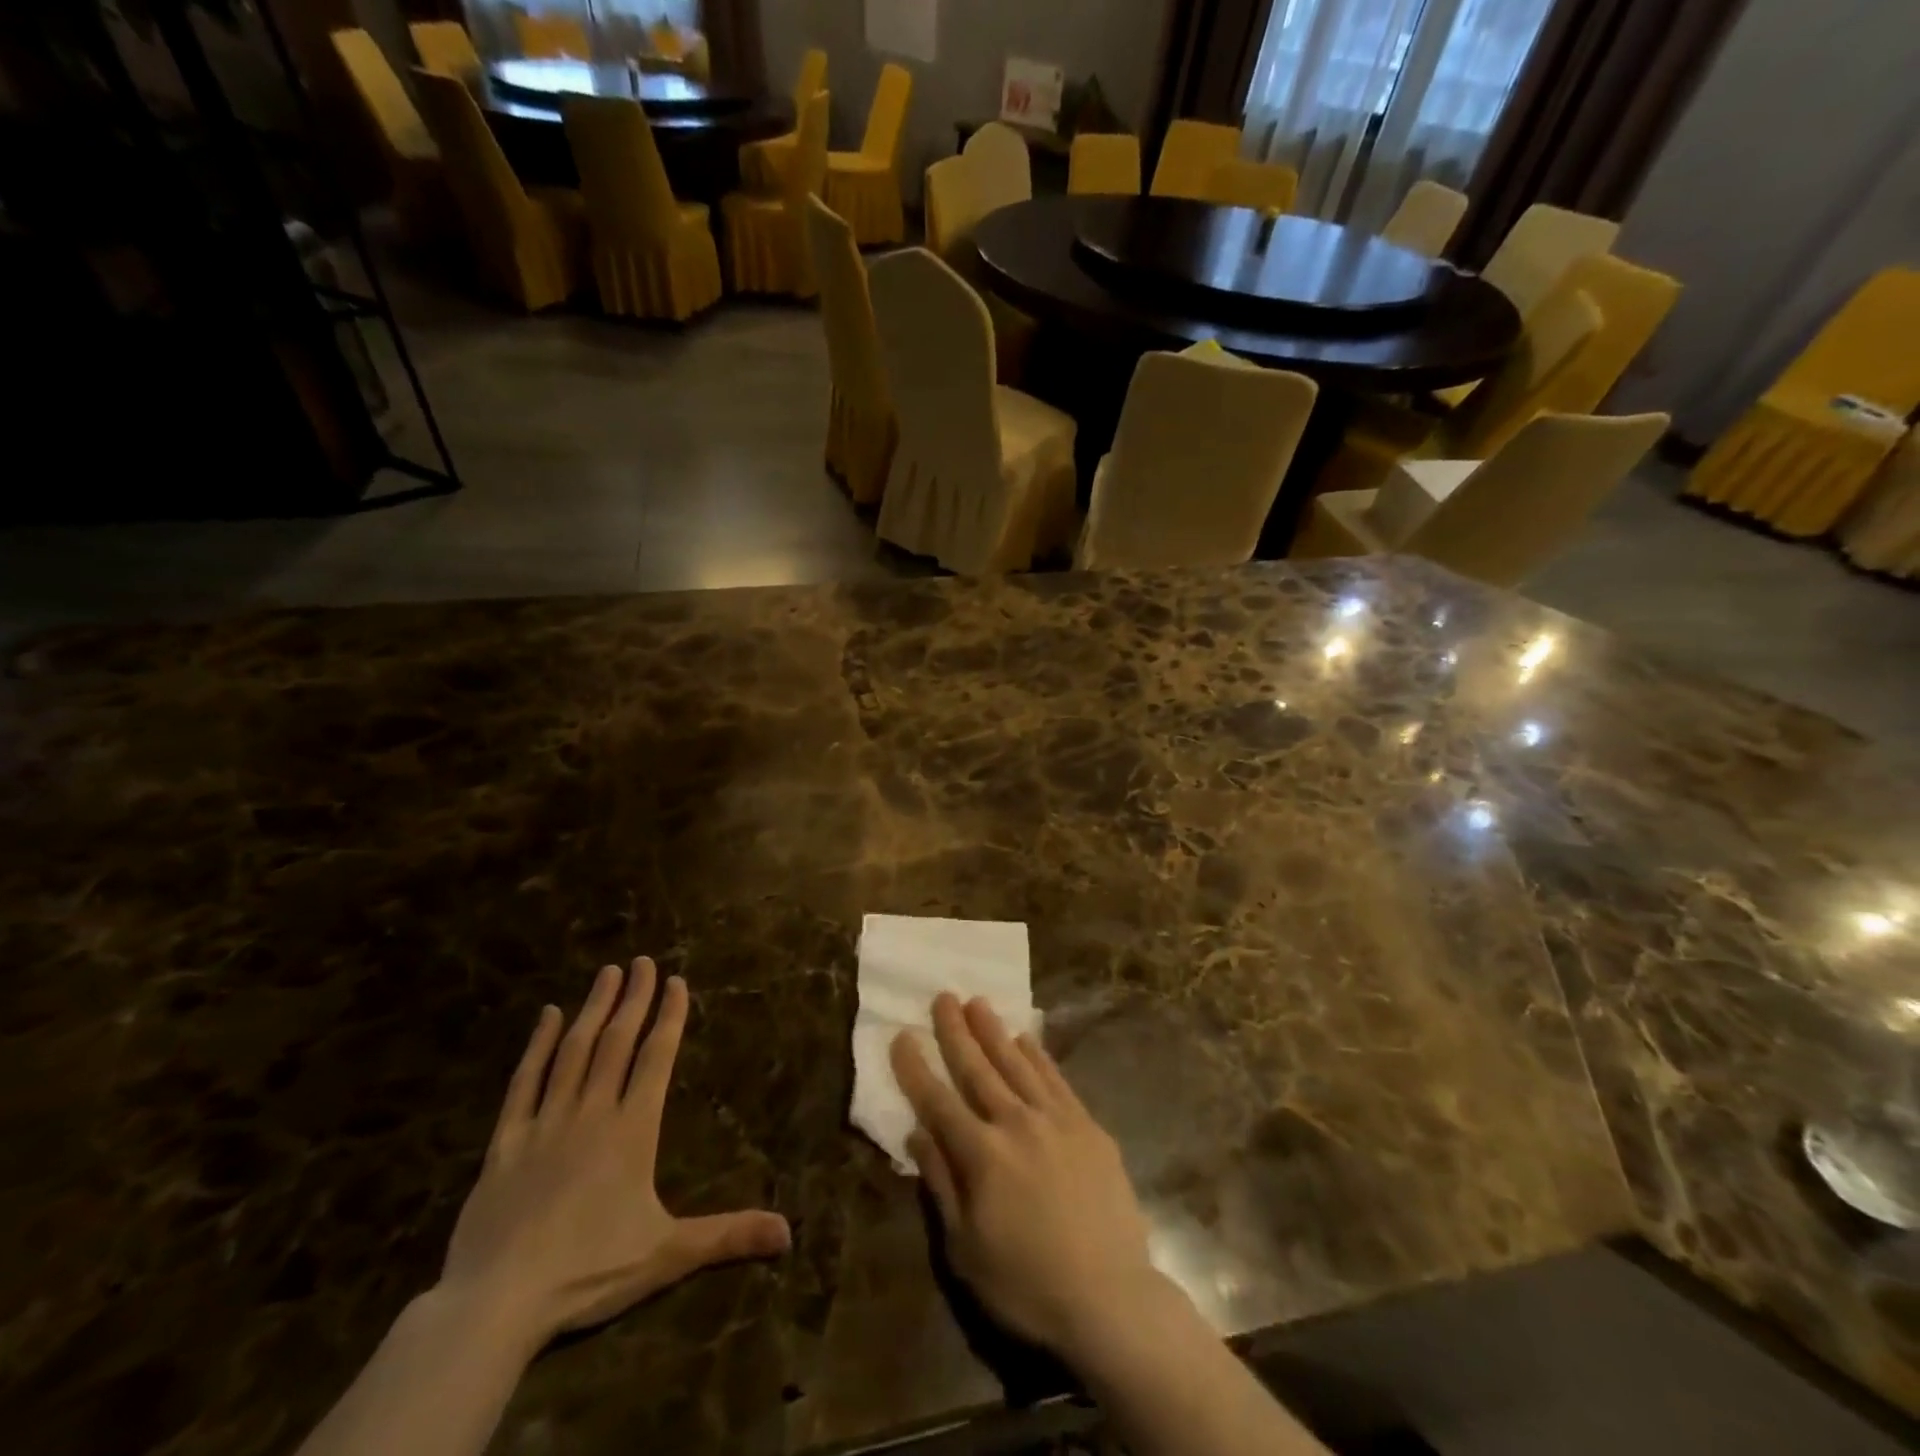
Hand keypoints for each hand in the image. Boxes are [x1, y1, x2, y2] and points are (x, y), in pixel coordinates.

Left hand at [439, 958, 790, 1350]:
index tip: (675, 981)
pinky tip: (547, 1016)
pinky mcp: (505, 1142)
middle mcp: (592, 1112)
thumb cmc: (589, 1272)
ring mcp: (546, 1122)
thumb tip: (789, 1233)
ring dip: (593, 1009)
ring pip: (573, 1051)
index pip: (656, 1057)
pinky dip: (537, 1046)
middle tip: (642, 961)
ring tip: (607, 973)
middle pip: (617, 1042)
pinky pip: (524, 1082)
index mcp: (632, 1129)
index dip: (669, 1016)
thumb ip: (728, 1236)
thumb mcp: (667, 1255)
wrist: (496, 1303)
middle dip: (633, 998)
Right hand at [891, 993, 1172, 1360]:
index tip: (901, 1035)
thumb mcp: (966, 1248)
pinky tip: (1025, 1038)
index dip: (916, 1068)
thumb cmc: (1028, 1284)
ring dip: (994, 1031)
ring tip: (977, 1002)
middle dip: (956, 1031)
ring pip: (1017, 1063)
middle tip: (942, 996)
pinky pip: (1056, 1078)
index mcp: (981, 1155)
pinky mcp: (1087, 1125)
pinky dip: (1037, 1055)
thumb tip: (918, 1133)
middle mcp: (1016, 1123)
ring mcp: (1056, 1119)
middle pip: (978, 1068)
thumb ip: (941, 1184)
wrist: (1111, 1298)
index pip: (938, 1100)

····················

* _Exercise details_: Looking back over the listing above, how many lines include the word "hand"? Give the number and nothing more.

* _Solution_: 3